Kia ora everyone! For those who I haven’t met yet, I’ve recently taken on the role of Kaikōura zone delivery lead for Environment Canterbury. My role also covers the Hurunui Waiau Uwha zone.
Prior to this I was the zone delivery lead for Waimakariri for approximately five years. I’ve been getting to know the Kaikōura zone during this time through Kev Heays’ eyes. I have been enjoying getting to know more of the area, and of course, more of the local community.
For all Environment Canterbury-related matters, please feel free to call the local office on 03 319 5781 where one of the team will be able to help.
For my first column, and while it’s beginning to warm up, I wanted to highlight some key messages to remember for the summer.
Water is a precious resource – particularly in dry summer periods when irrigation is at its peak.
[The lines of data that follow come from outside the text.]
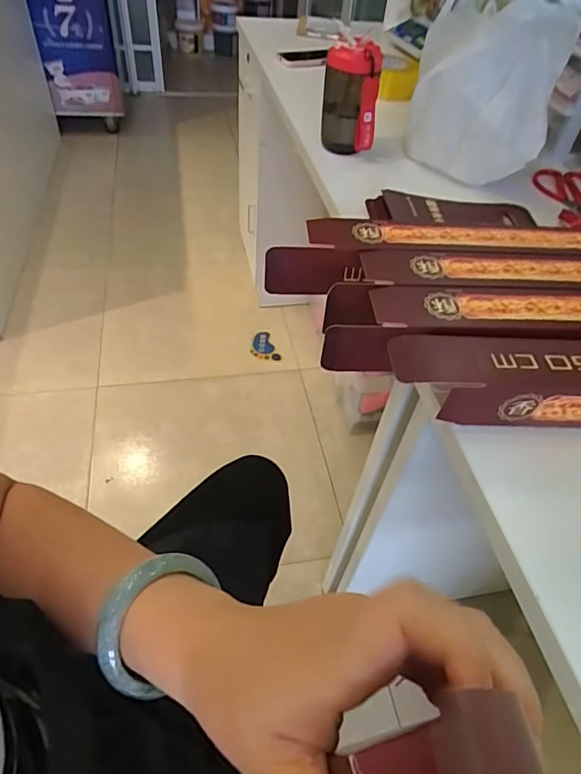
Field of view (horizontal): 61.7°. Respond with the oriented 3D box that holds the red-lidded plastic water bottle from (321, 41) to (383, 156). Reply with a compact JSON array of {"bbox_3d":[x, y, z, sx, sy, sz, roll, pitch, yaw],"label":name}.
[{"bbox_3d":[0.098,-0.470,0.797,0.086,0.161,0.091,6,47,-2],"label":"red-lidded plastic water bottle"}]

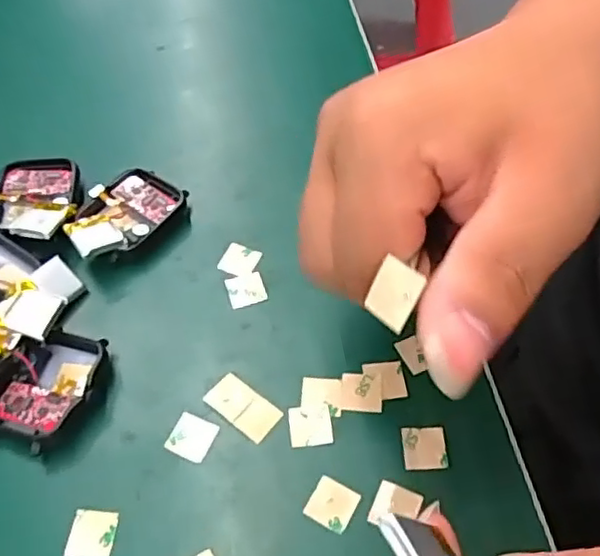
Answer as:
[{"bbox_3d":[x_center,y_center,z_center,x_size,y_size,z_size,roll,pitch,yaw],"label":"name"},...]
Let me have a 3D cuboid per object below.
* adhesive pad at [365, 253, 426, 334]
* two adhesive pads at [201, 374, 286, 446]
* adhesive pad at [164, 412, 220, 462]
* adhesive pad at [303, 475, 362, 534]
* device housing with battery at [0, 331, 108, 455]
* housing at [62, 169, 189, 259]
[{"bbox_3d":[0.024,0.004,0.164,0.004,0.016,0.015,15,17,-40],"label":"adhesive pad"},{"bbox_3d":[-0.022,0.048,0.241,0.028,0.004,0.015,32,61,22],"label":"two adhesive pads"},{"bbox_3d":[-0.040,0.058,0.235,0.016,0.004,0.015,20,57,15],"label":"adhesive pad"},{"bbox_3d":[0.011,0.077,0.220,0.015,0.004,0.015,24,59,17],"label":"adhesive pad"},{"bbox_3d":[-0.094,0.042,0.241,0.034,0.015,0.047,16,57,13],"label":"device housing with battery"},{"bbox_3d":[-0.080,-0.028,0.288,0.036,0.018,0.054,30,61,21],"label":"housing"}]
Canterbury has over 500,000 ha of irrigated land, so it’s important those who irrigate are aware of best practice and irrigation efficiency.
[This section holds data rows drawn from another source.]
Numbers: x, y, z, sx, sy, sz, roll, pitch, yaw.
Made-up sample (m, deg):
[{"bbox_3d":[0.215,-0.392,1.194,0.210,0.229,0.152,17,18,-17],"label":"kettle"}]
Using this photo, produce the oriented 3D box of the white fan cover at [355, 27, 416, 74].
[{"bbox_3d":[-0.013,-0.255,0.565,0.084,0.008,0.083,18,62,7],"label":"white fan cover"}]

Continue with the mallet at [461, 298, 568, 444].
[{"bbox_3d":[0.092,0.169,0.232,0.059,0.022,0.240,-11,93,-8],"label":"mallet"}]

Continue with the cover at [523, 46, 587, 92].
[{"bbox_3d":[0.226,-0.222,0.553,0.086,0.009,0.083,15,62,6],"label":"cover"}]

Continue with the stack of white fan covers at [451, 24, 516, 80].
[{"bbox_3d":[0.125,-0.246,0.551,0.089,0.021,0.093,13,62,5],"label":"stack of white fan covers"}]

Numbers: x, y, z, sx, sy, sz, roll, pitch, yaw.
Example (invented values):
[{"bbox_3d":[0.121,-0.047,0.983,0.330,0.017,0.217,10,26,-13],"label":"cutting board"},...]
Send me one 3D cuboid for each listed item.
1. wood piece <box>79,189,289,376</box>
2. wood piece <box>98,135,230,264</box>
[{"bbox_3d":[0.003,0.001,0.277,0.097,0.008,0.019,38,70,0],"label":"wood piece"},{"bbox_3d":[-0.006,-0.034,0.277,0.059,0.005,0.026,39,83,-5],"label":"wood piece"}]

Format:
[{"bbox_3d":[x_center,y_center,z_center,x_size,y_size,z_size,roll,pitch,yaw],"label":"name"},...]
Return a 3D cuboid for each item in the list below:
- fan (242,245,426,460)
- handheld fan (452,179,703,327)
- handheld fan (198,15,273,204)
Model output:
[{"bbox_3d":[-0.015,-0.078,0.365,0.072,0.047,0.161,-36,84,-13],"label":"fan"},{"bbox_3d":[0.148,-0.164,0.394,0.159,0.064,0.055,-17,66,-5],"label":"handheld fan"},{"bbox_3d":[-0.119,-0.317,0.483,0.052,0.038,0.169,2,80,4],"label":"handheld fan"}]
Well-managed irrigation systems protect water quality and quantity, save on pumping costs, and protect soil structure, retaining valuable nutrients.
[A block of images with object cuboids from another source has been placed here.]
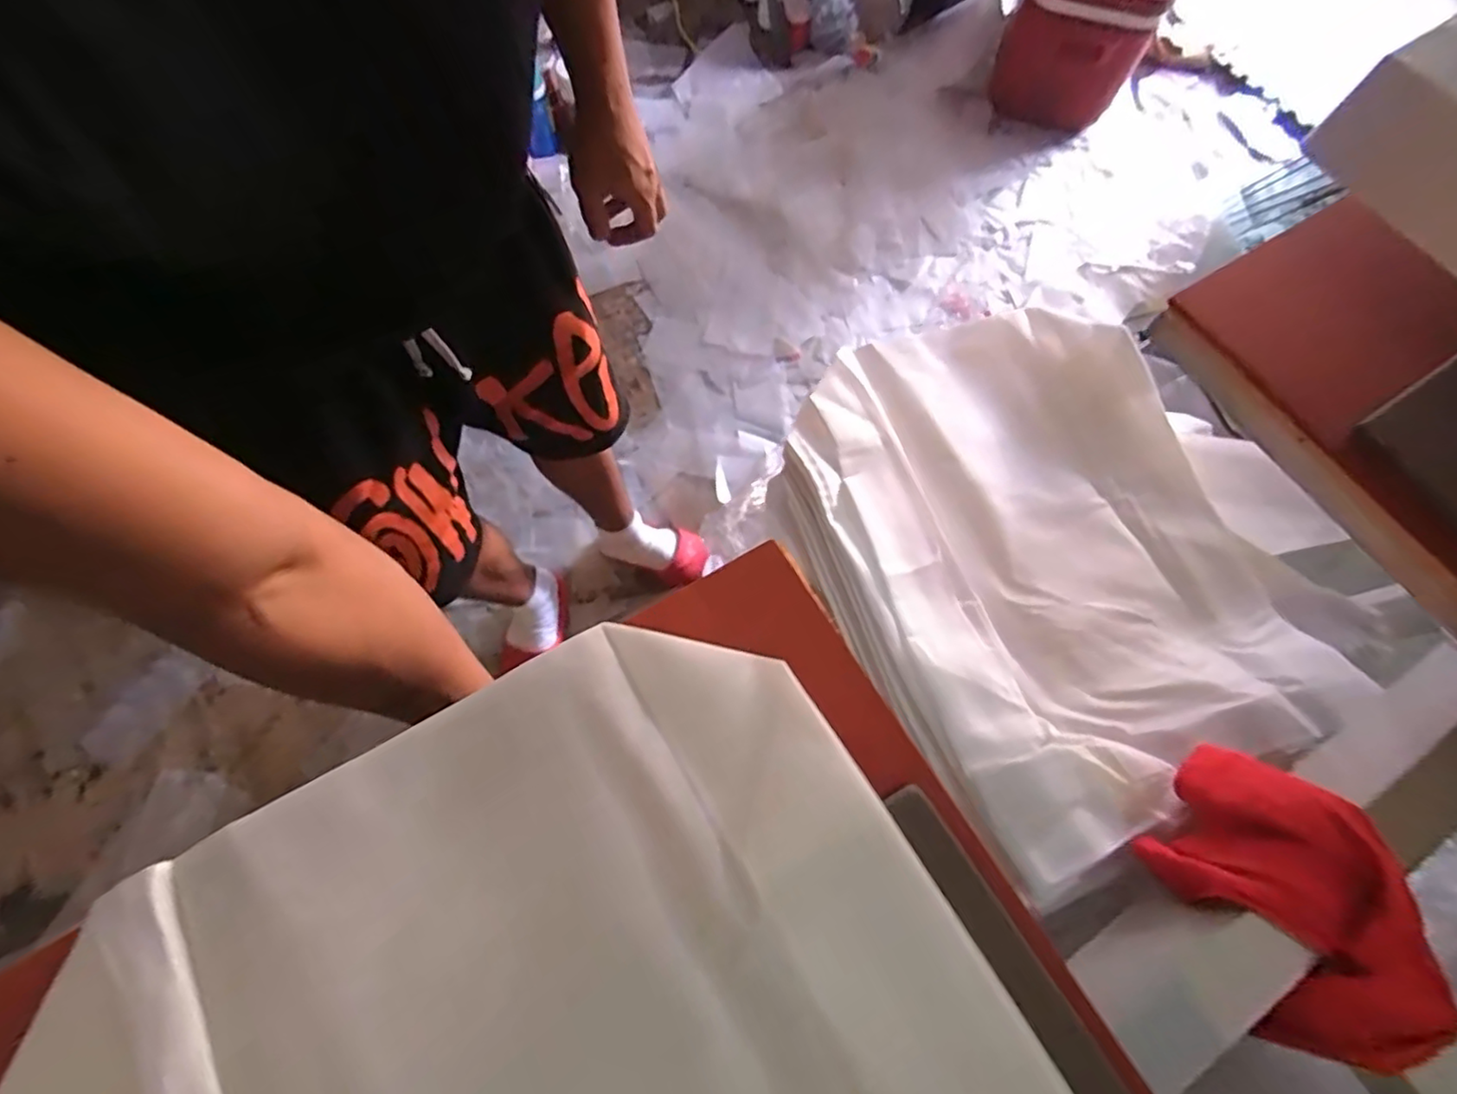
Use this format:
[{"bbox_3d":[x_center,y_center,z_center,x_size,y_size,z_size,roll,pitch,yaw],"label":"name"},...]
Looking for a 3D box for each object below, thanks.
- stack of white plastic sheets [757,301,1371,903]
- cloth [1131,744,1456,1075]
[{"bbox_3d":[0.267,-0.025,0.543,0.392,0.085,0.474,-21,71,-9],"label":"stack of white plastic sheets"},{"bbox_3d":[0.314,0.195,0.348,0.082,0.090,0.138,-18,70,-8],"label":"cloth"}]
Keeping irrigators off the roads and within your property boundary is vital for others' safety – especially as summer often brings increased road traffic.
Finally, on this topic, it’s important those carrying out irrigation connected to minimum flows keep up to date with the latest restrictions.
Can I Swim Here?
You may have heard of our annual campaign, Can I Swim Here? It’s a great initiative which sees a bunch of popular swimming spots monitored over the summer period. This information is made freely available online to help arm you with the right information to choose your swimming spot wisely over summer.
To keep across where is safe to swim this summer make sure to check out the LAWA site.
Unfortunately, the risk of potentially toxic algae (cyanobacterial) blooms increases during warm sunny weather, and with stable river flows. Cyanobacteria blooms can make toxins that can harm people and animals. Dogs are especially at risk as they are attracted to the musty smell and will seek it out, so it’s important they don’t have access to rivers and lakes with these blooms.
The best way to keep you and your furry friend safe is to know how to identify potentially toxic algae yourself.
And remember, if you’re in doubt about the water quality, do keep out.
Similarly, make sure you’re safe on the water. Coastguard New Zealand has some great tips on this all around the key message ‘know before you go.’
Make sure you’re not only bringing but wearing a lifejacket when on a vessel. Skippers need to remember they are responsible for everyone on board, take two separate waterproof communication devices, always check the forecast before you go and avoid alcohol.
It’s also important to remember that your boat (including jet skis) needs an identifying number on each side of the hull. The ID must be at least 90 millimetres high and be distinguishable to the naked eye from 50 metres away.
As we approach the summer, I hope those taking a break get a good rest, and everyone has a happy, safe, and enjoyable Christmas and New Year period. Talk again next year!